He stood up. “I need more coffee.” He disappeared around the corner, came back with the pot. He poured her more coffee, and went back to the maker.
She looked at the cup, and filled up with a deep urge to pour its contents onto the floor. He came back.
She said, “Tell me about the chair. At the beginning. The chair is perpendicular to the camera’s view, but you move it.”
“I got the lady a chair.”
She stood up from her own chair: “Show me.” She moved to the front of the bed, and faced the TV, the side of the chair. “How far was she from you? How did you move it? Make believe I’m the camera.”
He stood, and stepped three or four feet from the chair. “It was about like this, when she walked in.”
“I’m the camera,” she said. “Right above the door. How’d you move it?”
“She walked in, I don’t know, and I—”
“No, no,” she said. “You moved it before she walked in the room.”
“So I moved it before she walked in. If you’re the door, the camera, whatever, then I moved it like this.” He placed the chair in front of the TV. The chair was facing him, his back to her.
“Watch the thing,” she said. “Be careful.” The plastic DVD tray was touching the chair.
“What’s different from before?” she said. “There’s something I can’t see anymore.”
“I don’t know.”
“Tell me what I can’t see.”
He put his hands on his hips, whistled, and then he stopped. “My face.”

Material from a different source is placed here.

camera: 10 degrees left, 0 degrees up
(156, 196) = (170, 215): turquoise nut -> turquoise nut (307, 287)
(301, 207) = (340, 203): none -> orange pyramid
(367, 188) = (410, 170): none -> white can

“You think I moved the chair so the camera couldn’t get my face.”
“You tell me.”
He pushed the chair aside, and the rending crack and pop! of the plastic tray sounded out like a shot. They both looked at it, broken, on the floor.

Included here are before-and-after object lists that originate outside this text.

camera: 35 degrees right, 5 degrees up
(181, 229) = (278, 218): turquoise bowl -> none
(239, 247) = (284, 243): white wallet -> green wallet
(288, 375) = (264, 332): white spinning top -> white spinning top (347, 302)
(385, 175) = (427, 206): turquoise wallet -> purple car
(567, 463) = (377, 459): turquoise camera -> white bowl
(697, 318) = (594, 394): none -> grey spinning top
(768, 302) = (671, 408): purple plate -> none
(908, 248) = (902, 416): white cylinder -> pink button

“An accident,” he said. “I swear.”
The tray was at his feet like a spent cartridge, and the DVD was over by the wall, unharmed. She went over to it, crouched, and picked it up. She went back to the chair and sat, brought her briefcase to her lap. Unlocked it.

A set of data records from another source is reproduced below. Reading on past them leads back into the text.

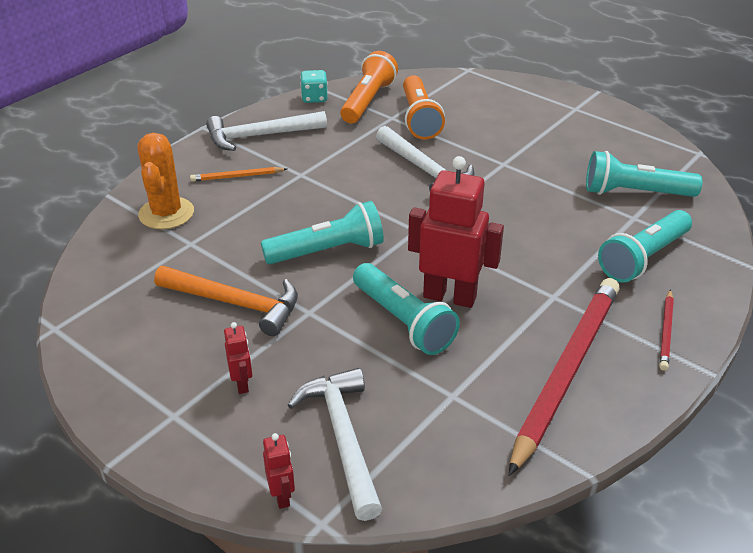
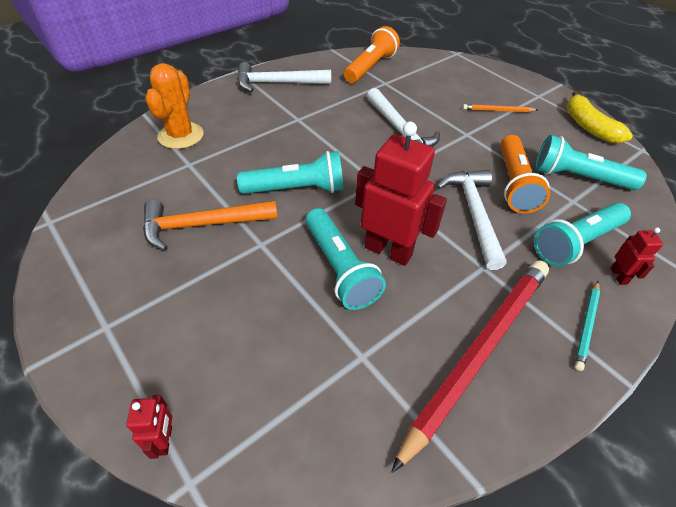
camera: 10 degrees right, 10 degrees up
(235, 304) = (202, 225): orange hammer -> orange hammer turned 135 degrees clockwise
(237, 176) = (247, 113): orange pencil -> orange pencil (498, 110)
(242, 384) = (177, 306): red robot -> red robot (618, 276)
(314, 98) = (330, 59): turquoise dice -> none
(343, 438) = (245, 384): white hammer -> white hammer (474, 214)
(419, 119) = (407, 87): orange flashlight -> orange flashlight (514, 184)
(637, 136) = (588, 126): none -> yellow banana
(666, 331) = (586, 325): red pencil -> turquoise pencil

“Maybe it’s a sign we should do this later,” he said.
She opened the laptop’s DVD tray, and set the disc there, pressed play. She moved the cursor, fast-forwarding, and pressed play again. They were both looking at him now, a younger version but definitely him. And he was moving the chair.
She pressed pause.
“You think I’m here because I think you’re guilty.” Even as she said it she was surprised by it. “When there’s nothing I want less. I want to believe you.”
On-screen: the white room, the woman in her seat, shirtless, and alone, looking empty of spirit, utterly resigned. A thin scab of a mattress on a metal frame. A window that looks painted over. A bucket for waste, and a scatter of empty Pedialytes and Gatorades. Peyton’s father walks in. He unfetters the woman’s wrists, and hands her the shirt. She puts it on—
Peyton paused the video, making her father’s face and the woman’s face a conjoined blur. Twisting her neck, Peyton cracked it without using her hands.
“Why the shirt?”
“You know why,” he said.
“I didn’t want her shamed in my presence. For a Muslim woman, it would have affected the interview, feeling ashamed and sitting there. Wouldn’t exactly get her talking.”
“So you wanted to gain her trust.
She said, “Tell me what you remember.”
He pointed at the file. “You have the report.”
She did not move.
He took a deep breath, and looked over at the photo on the bed. “She’d been detained for about six months. A known affiliate. Lots of bad friends, al-Qaeda. Taliban stragglers. She had no official name, only pseudonyms. She had intel. My orders were to get it.”
She motioned him to keep going.
“Six months. They had no luck eliciting. Six months, she never said a word. Not one. I don’t have to say how remarkable that is, especially for a woman prisoner. She didn’t need a thing from us. An interrogator’s nightmare. I figured she was most likely protecting a child, probably a daughter. But we couldn’t leave her because she supposedly had bona fides on Khalid Mohammed.”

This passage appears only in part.